How to add point size to a Gadfly scatter plot based on a variable

I am trying to reproduce this Seaborn plot using Gadfly.

The code I have so far is:

using CSV, DataFrames, Gadfly

download("https://raw.githubusercontent.com/mwaskom/seaborn-data/master/mpg.csv", "mpg.csv");
mpg = DataFrame(CSV.File("mpg.csv"));

p = plot(
     mpg, 
     x = :horsepower, 
     y = :mpg, 
     color = :origin, 
     #size = :weight, 
     alpha = [0.5], 
     Geom.point,
     Theme(background_color = "white"),
     )

How do I add the size of the circles to match the car weight and add this as a second legend?

enter image description here

This part of the Gadfly documentation is pretty confusing, because Gadfly has several methods for setting sizes and the distinctions therein aren’t particularly explicitly laid out.
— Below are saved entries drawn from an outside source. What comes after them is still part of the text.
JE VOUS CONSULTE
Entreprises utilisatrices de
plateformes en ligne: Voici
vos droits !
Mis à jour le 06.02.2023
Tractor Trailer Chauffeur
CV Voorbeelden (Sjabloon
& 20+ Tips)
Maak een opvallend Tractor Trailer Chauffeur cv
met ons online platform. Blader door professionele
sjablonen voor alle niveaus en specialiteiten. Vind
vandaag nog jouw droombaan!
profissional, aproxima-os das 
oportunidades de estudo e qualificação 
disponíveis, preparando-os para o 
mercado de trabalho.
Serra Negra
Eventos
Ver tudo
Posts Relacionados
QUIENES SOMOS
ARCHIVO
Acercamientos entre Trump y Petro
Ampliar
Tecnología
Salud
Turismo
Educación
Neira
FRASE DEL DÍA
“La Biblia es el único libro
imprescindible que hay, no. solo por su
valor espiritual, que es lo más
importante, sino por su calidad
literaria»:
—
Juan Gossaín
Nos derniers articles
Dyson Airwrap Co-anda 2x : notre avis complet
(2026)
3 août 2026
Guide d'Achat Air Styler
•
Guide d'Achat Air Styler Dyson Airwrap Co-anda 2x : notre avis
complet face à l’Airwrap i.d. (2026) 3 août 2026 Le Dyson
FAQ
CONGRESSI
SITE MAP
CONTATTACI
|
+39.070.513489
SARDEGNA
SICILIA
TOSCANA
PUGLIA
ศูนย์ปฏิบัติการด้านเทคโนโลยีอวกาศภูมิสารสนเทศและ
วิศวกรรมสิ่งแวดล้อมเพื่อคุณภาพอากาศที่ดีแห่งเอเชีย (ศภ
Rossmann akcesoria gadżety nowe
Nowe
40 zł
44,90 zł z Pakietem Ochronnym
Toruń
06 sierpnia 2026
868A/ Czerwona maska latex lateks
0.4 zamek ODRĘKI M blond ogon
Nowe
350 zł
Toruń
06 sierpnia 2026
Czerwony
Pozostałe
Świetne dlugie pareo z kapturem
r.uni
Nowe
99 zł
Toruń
In particular, size attributes can refer to (a) multiples of Theme.point_size_{min or max}, (b) physical distances like 2mm, (c) distances in plot-axis units.

You may have noticed that with your above snippet, but with the #size line not commented out, the plot looks nonsensical:

That’s because extrema(mpg.weight) == (1613, 5140). The Gadfly docs on Geom.point aesthetic size state:

size : Categorical data and vectors of Ints will interpolate between Theme.point_size_{min,max} . A continuous vector of AbstractFloats or Measures of length(x) specifies the size of each data point explicitly. A vector of length one specifies the size to use for all points. Default is Theme.point_size.
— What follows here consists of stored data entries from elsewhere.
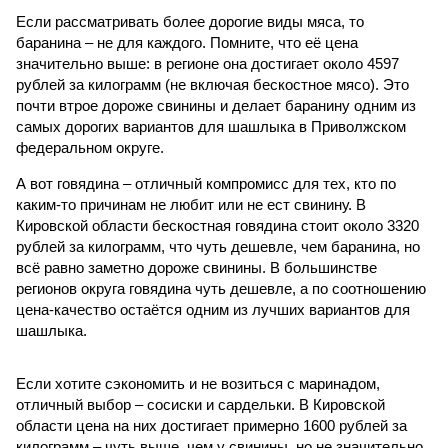
Если рассматривать более дорогие виды мяса, то
баранина – не для каждого. Помните, что её цена
значительно выше: в регионе она достигает около 4597
рублей за килограмм (не включая бескостное мясо). Это
почти втрое дороже свинины и делает баранину одним из
самых дорогих вариантов для шашлыка в Приволжском
федеральном округе.
А вот говядина – отличный компромисс для тех, кто по
каким-то причинам не любит или не ест свинину. В
Кировской области бескостная говядина стоит около 3320
рублей за килограмм, что чуть дешевле, чем баранина, но
всё равно заметно дороже свинины. В большинстве
регионов округа говядина чуть дешевле, а по соотношению
цена-качество остаётся одним из лучших вариантов для
шашлыка.
Если хотите сэкономить и не возиться с маринадом,
отличный выбор – сосиски и сардельки. В Кировской
области цена на них достигает примерно 1600 рублей за
килограмм – чуть выше, чем у свинины, но не значительно.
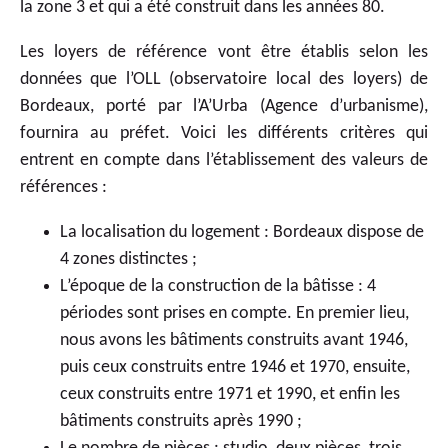
la zone 3 et qui a été construit dans les années 80.
Les loyers de référence vont être établis selon les
données que l’OLL (observatoire local des loyers) de
Bordeaux, porté par l’A’Urba (Agence d’urbanisme),
fournira au préfet. Voici les différents critères qui
entrent en compte dans l’établissement des valeurs de
références :
La localisation du logement : Bordeaux dispose de
4 zones distinctes ;
L’époque de la construction de la bâtisse : 4
périodes sont prises en compte. En premier lieu,
nous avons les bâtiments construits avant 1946,
puis ceux construits entre 1946 et 1970, ensuite,
ceux construits entre 1971 et 1990, et enfin les
bâtiments construits après 1990 ;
I’m not entirely sure how the interpolation between Theme.point_size_{min,max} works, but definitely larger integers in the weight attribute will give you larger circles. The above nonsense plot has a bunch of giant overlapping circles, and we’re “zoomed out” so far we can’t really see them all. Zoom in really far and you’ll see a reasonable plot.

Gadfly can size areas according to a function of the data used for size, analogous to how when coloring points, a data attribute is passed through a function to get the color for each point. The relevant scale here is Scale.size_area (or radius, though probably you want area?).

 p = plot(
    mpg,
    x = :horsepower,
    y = :mpg,
    color = :origin,
    size = :weight,
    alpha = [0.5],
    Geom.point,
    Theme(background_color = "white"),
    Scale.size_area(maxvalue=maximum(mpg.weight)),
)

1 Like

Thanks for your detailed answer, highly appreciated!